Netzwerkkommunikation im Internet
Ziel des Projektes ist die Erforschung grundlegender kommunikativer Muster der selbstorganisierten Wissensproduktion und -distribution in kollaborativen Online-Kommunikationen. Als Paradigmen dafür werden einerseits die so genannten Weblogs, ein im Internet sich ausbreitendes Phänomen einer nicht-organisierten Publizistik, sowie die Wikis als Beispiel für kollaborativ erstellte Open-Content-Enzyklopädien herangezogen.
Theoretisch zielt das Projekt auf eine Erweiterung des sprach- und medienwissenschaftlichen Kommunikationsbegriffs ab, der in beiden Disziplinen noch nicht netzwerk-orientiert fundiert ist. In Abgrenzung zu den an Foucault angelehnten linguistischen Diskursbegriffen, ist der dem Projekt zugrunde liegende Diskursbegriff handlungstheoretisch orientiert. Ausgehend von einer Theorie kollektiven Handelns werden konkrete Akteure mit spezifischen Interessen identifiziert, die nach bestimmten Handlungsmustern handeln, also informieren, erzählen, argumentieren, appellieren, Entwarnung geben, Maßnahmen empfehlen usw. Ein handlungstheoretischer Diskursbegriff ist auch anschlussfähig an makrostrukturelle Analysen, wie sie in der Soziologie und der Medienwissenschaft vorgeschlagen wurden. Während der sprachwissenschaftliche Diskursbegriff die mediale Seite von Diskursen nicht thematisiert, oder, wie die englische Diskursanalyse additiv aufschaltet, liegt der Schwerpunkt einer medienwissenschaftlichen Analyse gerade in der Integration von Diskursstrukturen und Medienstrukturen. Die medienwissenschaftlichen Ansätze zur Analyse von Online-Diskursen führen den Begriff des Netzwerkes in die Diskursanalyse ein und machen sie damit anschlussfähig für die angesichts des Internet wieder erstarkte Netzwerkforschung.
Grundlagentheoretisch geht es insofern darum, die für Face-to-Face-Kommunikation einerseits und Massenkommunikation andererseits bereits etablierten Beschreibungskategorien der Diskursdynamik und -strukturen, der Darstellungsformen, der Kohärenz, der Kommunikationsqualität, der Adressierung (insb. der Experten-Laien-Adressierung), der sprachlichen Form und der strategischen Prinzipien, für eine Anwendbarkeit auf internetbasierte Netzwerkkommunikationen zu erweitern.
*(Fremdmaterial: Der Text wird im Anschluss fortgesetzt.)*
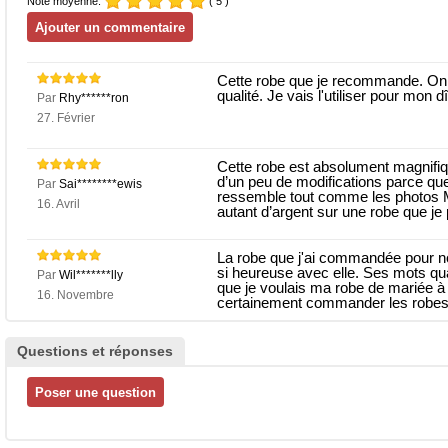
Note moyenne:
( 5 )
Cette robe que je recommande. On d
qualité. Je vais l'utiliser pour mon d
Par
Rhy******ron
27. Février
Cette robe est absolument magnifiqu
d’un peu de modifications parce qu
Par
Sai********ewis
ressemble tout comme les photos M
16. Avril
autant d’argent sur une robe que je 
La robe que j'ai commandée pour notr
si heureuse avec elle. Ses mots quan
Par
Wil*******lly
que je voulais ma robe de mariée à 
16. Novembre
certainement commander les robes
Questions et réponses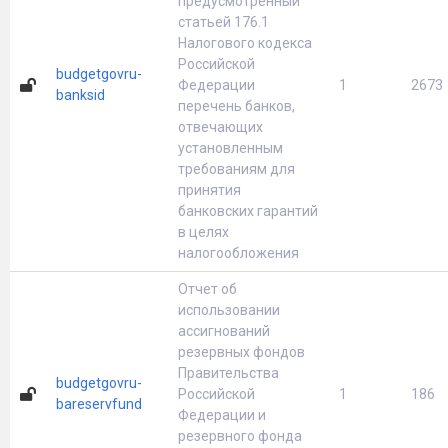
предусмотренный
статьей 176.1
Налогового кодекса
Российской
budgetgovru-
Федерации
1
2673
banksid
перечень банков,
отвечающих
установленным
требованиям для
принятия
банковских гарантий
в целях
налогообложения
Отчет об
использовании
ассигнований
резервных фондов
Правительства
budgetgovru-
Российской
1
186
bareservfund
Федерации и
резервного фонда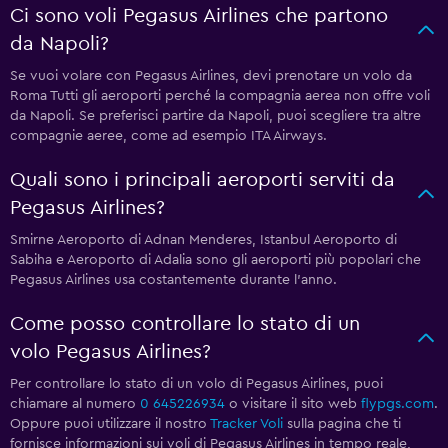
Ci sono voli Pegasus Airlines che partono
da Napoli?
Se vuoi volare con Pegasus Airlines, devi prenotare un volo da
Roma Tutti gli aeroporti perché la compagnia aerea non offre voli
da Napoli. Se preferisci partire da Napoli, puoi scegliere tra altre
compagnie aeree, come ad esempio ITA Airways.
Quali sono i principali aeroporti serviti da
Pegasus Airlines?
Smirne Aeroporto di Adnan Menderes, Istanbul Aeroporto di
Sabiha e Aeroporto di Adalia sono gli aeroporti più popolari che
Pegasus Airlines usa costantemente durante l'anno.
Come posso controllare lo stato di un
volo Pegasus Airlines?
Per controllare lo stato di un volo di Pegasus Airlines, puoi
chiamare al numero
0 645226934
o visitare il sito web
flypgs.com
.
Oppure puoi utilizzare il nostro
Tracker Voli
sulla pagina che ti
fornisce informazioni sui voli di Pegasus Airlines in tempo reale,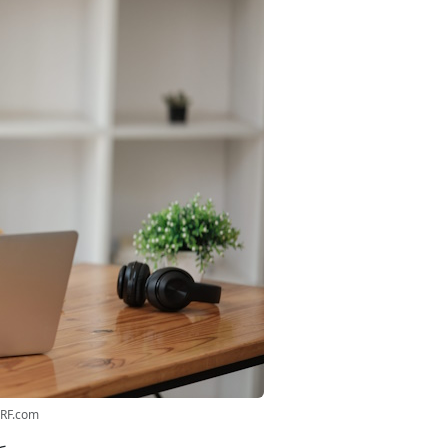
3RF.com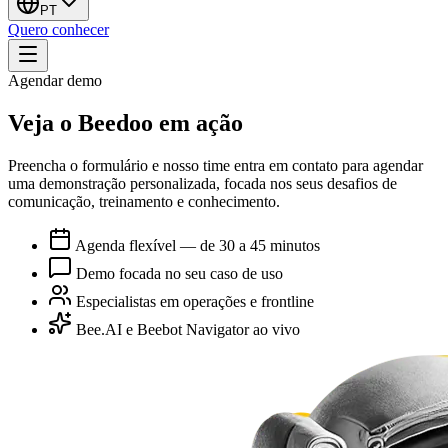
PT
Quero conhecer
Agendar demo
Veja o Beedoo em ação
Preencha o formulário e nosso time entra em contato para agendar
uma demonstração personalizada, focada nos seus desafios de
comunicação, treinamento e conhecimento.
Agenda flexível — de 30 a 45 minutos
Demo focada no seu caso de uso
Especialistas em operações e frontline
Bee.AI e Beebot Navigator ao vivo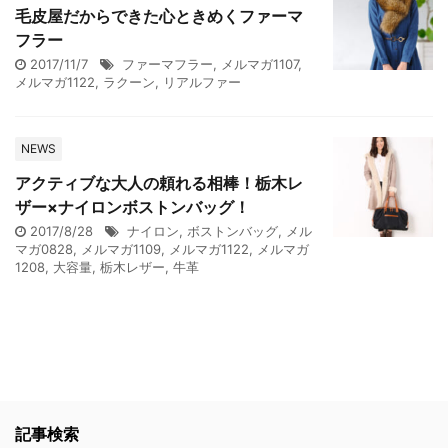
毛皮屋だからできた心ときめくファーマ
フラー
2017/11/7
ファーマフラー
,
メルマガ1107
,
メルマガ1122
,
ラクーン
,
リアルファー
NEWS
アクティブな大人の頼れる相棒！栃木レ
ザー×ナイロンボストンバッグ！
2017/8/28
ナイロン
,
ボストンバッグ
,
メル
マガ0828
,
メルマガ1109
,
メルマガ1122
,
メルマガ
1208
,
大容量
,
栃木レザー
,
牛革
記事検索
Dabei integriert das Projekt auf theoretischer und methodischer Ebene die Traditionen der handlungstheoretischen Diskursanalyse, der Hyperlink-Network-Analysis (HNA) und der Computer-mediated-Discourse-Analysis (CMDA) und entwickelt sie weiter zu einer netzwerk-orientierten Diskursanalyse kollaborativer Kommunikationsformen.
Methodisch betritt das Projekt insofern Neuland, als dass es die diskursanalytische Perspektive um das Konzept des Primär- und Sekundärdiskurses erweitert. Es werden sowohl Primärdiskurse der Wiki- und Weblog-Kommunikation untersucht, als auch Sekundärdiskurse, in denen die Teilnehmer an die Primärdiskurse mit bestimmten Handlungen wie Kommentaren oder Bewertungen anknüpfen und ihre Diskursperspektive thematisieren. Folgende Perspektiven auf Netzwerkkommunikationen werden im Rahmen der analytischen Betrachtung eingenommen:
- (1) Perspektive der Diskursdynamik (handlungsorientierte, sprachlich-rhetorische Analyse)
- (2) Perspektive der Netzwerkstrukturen (medienwissenschaftliche Verlinkungsanalyse)
- (3) Perspektive der Netzwerk-Gemeinschaft (mikrostrukturell-linguistische und makrostrukturell-medienwissenschaftliche Analyse)
In dem Projekt kommen Ansätze und ihre Methoden aller drei Analyseebenen zum Einsatz, werden aber zu einer integrativen Analysestrategie zusammengefasst. Die Berücksichtigung der drei Ebenen garantiert auch eine Theoriebildung, in der diskursive Mikrostrukturen und sozio-kulturelle Makrostrukturen in einen systematischen Zusammenhang gebracht werden können. Die gewählten Gegenstände der Wikis und Weblogs sind insofern für ein derartiges Forschungsprogramm geeignet, weil sie erstens vielfältige Diskurse konstituieren, zweitens eine dynamische Komponente haben, die auf Aktionen der einzelnen Diskursteilnehmer zurückzuführen sind, und drittens Netzwerkgemeinschaften konstituieren, die über die dazu geführten Metadiskurse (Diskussionsgruppen) zugänglich werden.